Capitol Police officers talk in the Capitol Rotunda on Capitol Hill in Washington, Monday evening, Jan. 25, 2021. 

Capitol Police officers talk in the Capitol Rotunda on Capitol Hill in Washington, Monday evening, Jan. 25, 2021. 

And then there was the silence. Just the rustle of shriveled leaves, clinging to the trees, bombed by tiny ice pellets from the sky. No horns. No cars. No people.

The silence is one of those scars.

Some who work on Capitol Hill may never return, traumatized by 1/6. 

That’s a scar, too.

And, there’s likely an emerging scar.

The Capitol won’t be the same.

Multiple investigations are now underway as to what went wrong at the Capitol on 1/6. But one of the most consequential lines came from Acting U.S. Capitol Police Chief Yogananda Pittman. Pittman briefed House Appropriators about the attack last week.

“In my experience, I do not believe there (were) any preparations that would have allowed for an open campus in which lawful protesters could exercise their First Amendment right to free speech, and, at the same time, prevent the attack on the (Capitol) grounds that day,” said Pittman.

Yes. There will be discussions about personnel, better communications, and barricades. Many reporters picked up on what Pittman said about no “preparations” failing to avert “the attack.”


But there’s another important line from Pittman. She used the phrase “open campus.”

That is what the U.S. Capitol complex generally was. An open campus. And it remains to be seen if it ever will be again.

Prior to 1/6, people could traipse about the campus at their leisure. Walk across the Capitol plaza. Pre-pandemic, people could clear security and spend all day wandering around the House and Senate office buildings, if they so chose. It didn’t matter if they had an appointment to see someone or not.

The Capitol itself was closed unless you were there on official business.
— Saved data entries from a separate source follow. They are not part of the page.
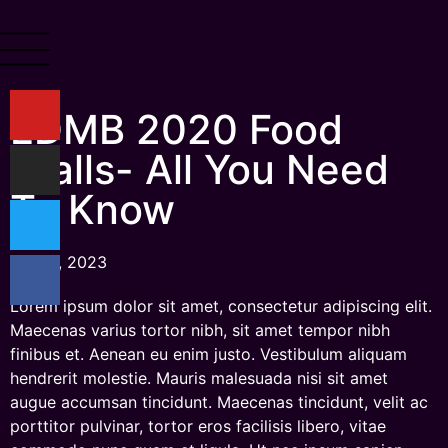
EDMB 2020 Food
Stalls- All You Need
To Know
Juli 15, 2023
Lorem ipsum dolor sit amet, consectetur adipiscing elit.
Maecenas varius tortor nibh, sit amet tempor nibh
finibus et. Aenean eu enim justo. Vestibulum aliquam
hendrerit molestie. Mauris malesuada nisi sit amet
augue accumsan tincidunt. Maecenas tincidunt, velit ac
porttitor pulvinar, tortor eros facilisis libero, vitae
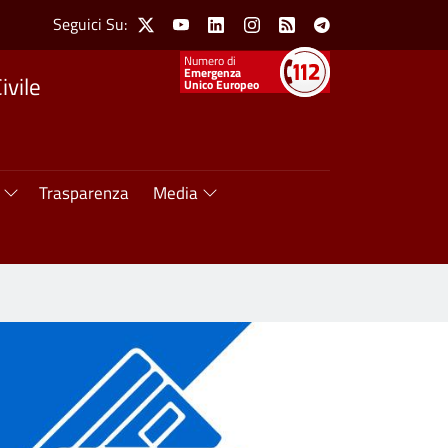
Social Menu
Seguici Su:
X
Youtube
Linkedin
Instagram
Feed
Telegram
Numeri utili
Emergenza
ivile
Unico Europeo
Trasparenza
Media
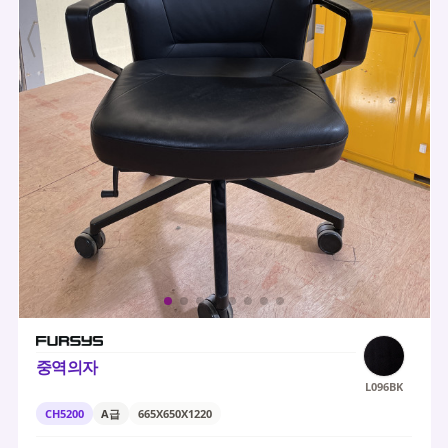
중역의자
L096BK
CH5200
A급
665X650X1220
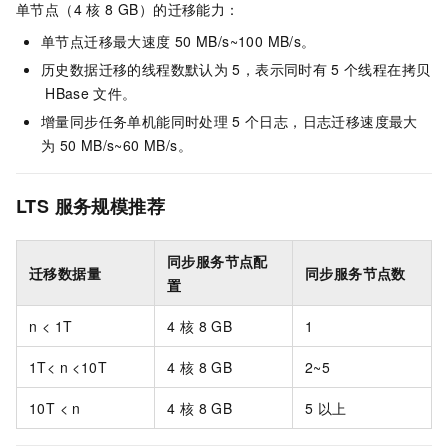
单节点（4 核 8 GB）的迁移能力：
单节点迁移最大速度
50 MB/s~100 MB/s。
历史数据迁移的线程数默认为
5，表示同时有
5
个线程在拷贝
HBase
文件。
增量同步任务单机能同时处理
5
个日志，日志迁移速度最大
为
50 MB/s~60 MB/s。
LTS
服务规模推荐
同步服务节点配
迁移数据量
同步服务节点数
置
n < 1T
4 核 8 GB
1
1T< n <10T
4 核 8 GB
2~5
10T < n
4 核 8 GB
5
以上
You could also come to the Capitol to watch the House and Senate in action from the galleries.

The difference between the Capitol, and say, the State Department, is that the public doesn’t have the right to just show up at an executive branch building and waltz around. Even the perimeter. But access to the Capitol is quintessentially Congressional. It’s a two-way exchange on Capitol Hill. The people demand to interact with the people who represent them in Washington. And lawmakers insist that their constituents have access to them. It’s one of the only ways that American democracy functions. 

Moreover, lawmakers want people to enjoy the grounds. The view from the Capitol Hill vista, looking westward toward the Washington Monument and Lincoln Memorial is one of the most dramatic in the world.

Openness made the Capitol unique. It also made it an incredibly soft target – nearly two decades after 9/11.

So how does Congress address this? Barricades? Appointments? No one on the grounds unless they’ve cleared security blocks away? Controlled access? The closures of Constitution and Independence Avenues? 

They hardened the White House facility in the early 1980s after the West Berlin discotheque bombing. They shuttered Pennsylvania Avenue in front of the White House after the 1995 Oklahoma City bombing. That also forced Congressional officials to shut off many streets that run between the House and Senate office buildings.


So what scars will the Capitol now bear now? The Capitol will be different. More restricted. Less access. And the quiet serves as a reminder to the bedlam on January 6.